Small Animal Role Optimizes Continuity of Care
This article first appeared in the Spring 2026 issue of Synergy magazine
Dr. Maria Vasquez already has a favorite aspect to her position in the small animal hospital—helping manage stress for clinicians and families with hospitalized pets. By getting more hands-on time with her patients, she provides an additional resource to medical teams and reassurance to clients that the best care is being provided for their beloved pets.
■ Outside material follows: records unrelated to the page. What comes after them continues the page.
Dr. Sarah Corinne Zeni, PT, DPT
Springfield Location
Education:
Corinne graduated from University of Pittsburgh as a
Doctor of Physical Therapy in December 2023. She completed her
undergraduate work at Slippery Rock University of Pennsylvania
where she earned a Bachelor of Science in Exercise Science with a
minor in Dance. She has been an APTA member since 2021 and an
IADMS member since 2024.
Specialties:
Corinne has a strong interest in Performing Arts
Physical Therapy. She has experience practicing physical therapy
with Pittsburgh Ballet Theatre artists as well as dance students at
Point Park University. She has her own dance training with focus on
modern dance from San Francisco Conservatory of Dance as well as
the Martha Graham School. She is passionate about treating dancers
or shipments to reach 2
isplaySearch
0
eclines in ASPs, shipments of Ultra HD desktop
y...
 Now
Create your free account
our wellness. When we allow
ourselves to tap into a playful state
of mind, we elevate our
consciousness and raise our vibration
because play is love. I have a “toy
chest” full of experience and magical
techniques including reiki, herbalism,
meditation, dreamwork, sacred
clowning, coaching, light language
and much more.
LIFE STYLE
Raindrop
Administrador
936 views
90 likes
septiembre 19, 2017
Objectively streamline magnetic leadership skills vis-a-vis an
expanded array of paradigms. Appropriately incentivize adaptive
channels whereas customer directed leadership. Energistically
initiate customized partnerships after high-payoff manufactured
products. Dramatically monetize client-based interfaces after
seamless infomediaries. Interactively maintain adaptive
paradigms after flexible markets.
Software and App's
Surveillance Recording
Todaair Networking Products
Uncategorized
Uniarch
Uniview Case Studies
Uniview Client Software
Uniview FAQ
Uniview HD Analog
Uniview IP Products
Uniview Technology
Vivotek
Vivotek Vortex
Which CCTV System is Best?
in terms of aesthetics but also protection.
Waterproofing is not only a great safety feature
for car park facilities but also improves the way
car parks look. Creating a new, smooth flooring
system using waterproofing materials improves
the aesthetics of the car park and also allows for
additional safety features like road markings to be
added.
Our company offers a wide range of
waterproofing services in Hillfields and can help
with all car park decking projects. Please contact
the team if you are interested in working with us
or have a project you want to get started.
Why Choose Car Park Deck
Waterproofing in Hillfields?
Vasquez’s newly created Hospitalist Clinician role falls under the Emergency and Critical Care Service, working with patients in the Intermediate Care Ward (ICW), isolation units, and general wards. She assists primary clinicians in ensuring their patients receive optimal care, facilitating and performing procedures, participating in technician training, and helping with management of emergency room cases. Having completed an emergency and critical care residency training program, Vasquez is well prepared to provide high-level patient care and education.
“This is a vital new role,” said Dr. Kate Hopper, director of the small animal hospital. “With our busy emergency caseload, this position ensures our patients receive timely treatment and continuity of care when they transition from emergency to other specialty services.”
Often, that transition requires intermediate care, where Vasquez now takes the lead and tends to those patients’ urgent needs.
“Care of animals in the ICW and the isolation units can be quite intensive,” said Vasquez. “The hospitalist position is a new clinician role assigned directly to those inpatients, allowing the specialty clinicians to focus on their many other demands with outpatients. This allows us to give both inpatients and outpatients the attention they deserve and need.”
Vasquez points to diabetic ketoacidosis cases as prime examples of the relevance of the hospitalist position. Between their initial presentation through the ER and their transfer to the Internal Medicine Service, most of those patients are housed in the ICW and require frequent and delicate changes to their medications. Vasquez’s critical care skills and ability to focus more exclusively on these patients are an example of the enhanced patient care she can help provide in this role.
Technician support and training is another important aspect to this new position. Care in the ER and ICW requires more technician focus than in the general wards. Vasquez’s presence complements that care and adds another layer of patient safety, especially important with the critically ill patients in these hospital areas.
“The addition of Dr. Vasquez has significantly enhanced our inpatient care and improved efficiency across the specialty services,” said Dr. Michael Mison, chief veterinary medical officer.